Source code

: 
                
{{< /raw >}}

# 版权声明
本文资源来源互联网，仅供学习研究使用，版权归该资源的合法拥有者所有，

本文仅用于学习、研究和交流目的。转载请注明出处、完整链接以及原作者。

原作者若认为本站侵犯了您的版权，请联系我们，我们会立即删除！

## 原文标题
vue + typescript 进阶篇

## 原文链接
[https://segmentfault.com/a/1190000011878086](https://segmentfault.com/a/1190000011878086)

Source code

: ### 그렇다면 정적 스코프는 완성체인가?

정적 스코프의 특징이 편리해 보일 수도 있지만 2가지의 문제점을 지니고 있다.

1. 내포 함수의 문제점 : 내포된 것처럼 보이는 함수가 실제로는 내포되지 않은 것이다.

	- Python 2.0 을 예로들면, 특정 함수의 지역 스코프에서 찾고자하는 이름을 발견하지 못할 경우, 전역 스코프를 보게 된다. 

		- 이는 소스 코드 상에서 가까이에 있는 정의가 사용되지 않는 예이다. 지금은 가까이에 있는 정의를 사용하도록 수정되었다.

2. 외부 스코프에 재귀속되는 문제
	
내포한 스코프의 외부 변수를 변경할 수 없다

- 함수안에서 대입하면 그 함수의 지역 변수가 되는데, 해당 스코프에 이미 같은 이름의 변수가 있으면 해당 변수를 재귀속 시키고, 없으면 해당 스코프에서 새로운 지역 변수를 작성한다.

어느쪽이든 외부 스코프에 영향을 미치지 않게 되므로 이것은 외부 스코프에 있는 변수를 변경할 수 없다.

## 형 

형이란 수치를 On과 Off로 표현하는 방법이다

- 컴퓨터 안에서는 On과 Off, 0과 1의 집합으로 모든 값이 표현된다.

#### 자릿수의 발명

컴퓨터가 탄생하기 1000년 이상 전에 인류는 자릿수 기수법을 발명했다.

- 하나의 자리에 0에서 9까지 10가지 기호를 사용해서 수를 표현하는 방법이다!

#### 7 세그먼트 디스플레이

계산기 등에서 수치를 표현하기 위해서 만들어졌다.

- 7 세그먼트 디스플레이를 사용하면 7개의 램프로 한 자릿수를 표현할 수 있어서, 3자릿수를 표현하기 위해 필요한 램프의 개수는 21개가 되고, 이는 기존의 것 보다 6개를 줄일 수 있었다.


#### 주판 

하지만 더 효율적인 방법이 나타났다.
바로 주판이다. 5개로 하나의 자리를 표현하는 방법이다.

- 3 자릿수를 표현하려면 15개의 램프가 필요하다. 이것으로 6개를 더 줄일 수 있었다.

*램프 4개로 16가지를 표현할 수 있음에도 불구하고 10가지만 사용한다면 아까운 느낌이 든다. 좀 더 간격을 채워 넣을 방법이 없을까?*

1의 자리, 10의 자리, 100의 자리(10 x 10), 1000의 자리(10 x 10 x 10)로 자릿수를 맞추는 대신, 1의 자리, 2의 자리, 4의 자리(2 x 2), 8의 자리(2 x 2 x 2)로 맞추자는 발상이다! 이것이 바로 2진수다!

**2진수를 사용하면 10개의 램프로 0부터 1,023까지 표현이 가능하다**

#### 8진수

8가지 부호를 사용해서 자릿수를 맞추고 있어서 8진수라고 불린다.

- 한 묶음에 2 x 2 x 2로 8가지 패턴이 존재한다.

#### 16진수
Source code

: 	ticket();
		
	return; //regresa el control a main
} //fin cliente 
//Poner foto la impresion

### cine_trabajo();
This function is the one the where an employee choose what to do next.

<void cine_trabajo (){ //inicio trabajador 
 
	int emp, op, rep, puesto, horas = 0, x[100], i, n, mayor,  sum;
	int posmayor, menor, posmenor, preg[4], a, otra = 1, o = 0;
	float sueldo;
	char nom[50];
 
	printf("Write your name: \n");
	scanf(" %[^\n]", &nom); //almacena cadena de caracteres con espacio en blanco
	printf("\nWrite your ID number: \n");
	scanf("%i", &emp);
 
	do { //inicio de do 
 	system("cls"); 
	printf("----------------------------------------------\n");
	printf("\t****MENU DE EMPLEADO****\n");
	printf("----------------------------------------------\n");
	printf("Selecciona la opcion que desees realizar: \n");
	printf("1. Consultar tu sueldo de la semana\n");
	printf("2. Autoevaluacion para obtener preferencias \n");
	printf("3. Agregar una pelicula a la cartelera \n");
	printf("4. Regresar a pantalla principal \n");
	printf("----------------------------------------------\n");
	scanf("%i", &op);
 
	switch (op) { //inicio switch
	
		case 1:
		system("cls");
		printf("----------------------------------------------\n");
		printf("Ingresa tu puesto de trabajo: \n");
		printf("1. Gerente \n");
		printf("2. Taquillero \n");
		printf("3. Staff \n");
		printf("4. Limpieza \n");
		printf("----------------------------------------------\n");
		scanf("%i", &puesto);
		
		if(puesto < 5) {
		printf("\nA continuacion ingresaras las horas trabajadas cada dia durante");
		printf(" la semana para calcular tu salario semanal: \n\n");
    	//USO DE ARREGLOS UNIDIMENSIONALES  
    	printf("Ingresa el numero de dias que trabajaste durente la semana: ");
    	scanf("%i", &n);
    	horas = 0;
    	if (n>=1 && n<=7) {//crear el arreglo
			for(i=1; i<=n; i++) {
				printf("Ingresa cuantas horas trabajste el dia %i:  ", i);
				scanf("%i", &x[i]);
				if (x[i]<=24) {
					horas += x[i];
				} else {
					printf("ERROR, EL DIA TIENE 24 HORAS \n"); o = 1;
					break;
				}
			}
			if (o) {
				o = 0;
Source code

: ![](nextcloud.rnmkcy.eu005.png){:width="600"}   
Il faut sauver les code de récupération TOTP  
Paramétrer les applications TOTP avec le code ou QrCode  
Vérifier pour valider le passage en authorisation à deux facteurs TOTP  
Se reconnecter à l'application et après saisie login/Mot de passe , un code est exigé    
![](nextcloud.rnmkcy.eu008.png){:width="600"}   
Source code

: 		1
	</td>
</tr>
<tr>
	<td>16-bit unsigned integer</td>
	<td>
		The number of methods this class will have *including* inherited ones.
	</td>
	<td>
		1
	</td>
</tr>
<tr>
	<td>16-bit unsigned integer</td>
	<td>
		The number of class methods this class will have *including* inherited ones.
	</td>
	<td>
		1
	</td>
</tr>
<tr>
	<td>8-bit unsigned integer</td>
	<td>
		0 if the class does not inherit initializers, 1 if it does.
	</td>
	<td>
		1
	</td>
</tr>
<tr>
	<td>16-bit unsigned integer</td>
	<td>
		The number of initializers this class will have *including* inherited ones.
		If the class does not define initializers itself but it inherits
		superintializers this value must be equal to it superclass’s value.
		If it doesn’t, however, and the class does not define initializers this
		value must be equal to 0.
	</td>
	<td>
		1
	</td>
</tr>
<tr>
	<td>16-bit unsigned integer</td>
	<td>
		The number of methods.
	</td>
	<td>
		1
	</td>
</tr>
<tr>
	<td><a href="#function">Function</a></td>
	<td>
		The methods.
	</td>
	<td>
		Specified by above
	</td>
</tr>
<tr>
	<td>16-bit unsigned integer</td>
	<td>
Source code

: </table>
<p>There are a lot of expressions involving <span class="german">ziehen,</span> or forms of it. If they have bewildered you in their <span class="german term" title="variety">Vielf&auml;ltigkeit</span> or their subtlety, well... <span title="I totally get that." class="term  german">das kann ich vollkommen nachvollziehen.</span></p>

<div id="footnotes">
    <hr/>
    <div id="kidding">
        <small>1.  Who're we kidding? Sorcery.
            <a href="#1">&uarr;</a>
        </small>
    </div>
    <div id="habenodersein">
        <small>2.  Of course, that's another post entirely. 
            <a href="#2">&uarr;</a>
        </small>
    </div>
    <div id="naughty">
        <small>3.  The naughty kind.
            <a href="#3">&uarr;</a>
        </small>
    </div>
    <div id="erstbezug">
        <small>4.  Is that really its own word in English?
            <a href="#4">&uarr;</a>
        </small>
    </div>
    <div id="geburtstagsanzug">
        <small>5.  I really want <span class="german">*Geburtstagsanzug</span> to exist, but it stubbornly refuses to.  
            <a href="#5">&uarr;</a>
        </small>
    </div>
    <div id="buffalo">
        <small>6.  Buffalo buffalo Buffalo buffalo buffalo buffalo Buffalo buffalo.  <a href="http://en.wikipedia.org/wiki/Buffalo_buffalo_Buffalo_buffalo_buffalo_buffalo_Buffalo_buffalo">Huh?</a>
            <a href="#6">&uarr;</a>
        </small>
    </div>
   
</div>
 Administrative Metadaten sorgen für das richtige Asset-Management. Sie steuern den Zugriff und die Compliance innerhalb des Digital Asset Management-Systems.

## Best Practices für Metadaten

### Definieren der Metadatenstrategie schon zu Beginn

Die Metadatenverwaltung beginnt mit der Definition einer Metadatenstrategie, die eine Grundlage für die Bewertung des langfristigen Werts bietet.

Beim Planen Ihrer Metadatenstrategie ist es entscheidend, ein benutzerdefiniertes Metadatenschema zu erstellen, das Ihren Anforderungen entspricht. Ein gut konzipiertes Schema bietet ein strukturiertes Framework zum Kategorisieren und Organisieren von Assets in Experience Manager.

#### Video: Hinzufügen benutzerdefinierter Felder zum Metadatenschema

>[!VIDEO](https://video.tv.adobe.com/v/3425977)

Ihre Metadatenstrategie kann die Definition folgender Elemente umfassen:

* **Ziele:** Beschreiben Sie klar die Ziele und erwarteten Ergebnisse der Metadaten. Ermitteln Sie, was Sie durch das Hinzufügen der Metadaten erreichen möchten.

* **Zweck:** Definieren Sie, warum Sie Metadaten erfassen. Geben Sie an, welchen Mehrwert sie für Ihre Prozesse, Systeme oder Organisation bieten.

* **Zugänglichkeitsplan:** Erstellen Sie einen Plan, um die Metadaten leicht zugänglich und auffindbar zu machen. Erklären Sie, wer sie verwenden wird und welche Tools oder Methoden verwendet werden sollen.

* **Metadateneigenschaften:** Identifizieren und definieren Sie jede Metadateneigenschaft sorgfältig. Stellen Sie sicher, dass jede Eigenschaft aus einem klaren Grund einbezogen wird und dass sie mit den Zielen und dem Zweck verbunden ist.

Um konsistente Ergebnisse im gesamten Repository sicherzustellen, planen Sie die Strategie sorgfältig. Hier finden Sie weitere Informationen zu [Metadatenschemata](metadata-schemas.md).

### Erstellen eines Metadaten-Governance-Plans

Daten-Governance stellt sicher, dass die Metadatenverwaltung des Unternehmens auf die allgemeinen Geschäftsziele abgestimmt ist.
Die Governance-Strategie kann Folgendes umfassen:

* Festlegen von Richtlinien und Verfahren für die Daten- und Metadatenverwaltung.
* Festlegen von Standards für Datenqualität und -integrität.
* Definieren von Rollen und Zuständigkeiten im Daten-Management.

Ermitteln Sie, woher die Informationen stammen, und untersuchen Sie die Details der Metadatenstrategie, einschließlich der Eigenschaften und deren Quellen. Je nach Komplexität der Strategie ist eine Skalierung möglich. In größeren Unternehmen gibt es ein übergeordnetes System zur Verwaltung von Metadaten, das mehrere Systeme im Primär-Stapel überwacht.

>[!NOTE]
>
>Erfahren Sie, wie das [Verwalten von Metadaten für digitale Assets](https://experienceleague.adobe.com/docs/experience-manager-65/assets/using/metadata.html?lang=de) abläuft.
▬▬▬▬▬▬▬▬▬▬
* **Task statement**
Using the entries above, state the number of lines that include "german". Add nothing else.

* **Exercise answer**
2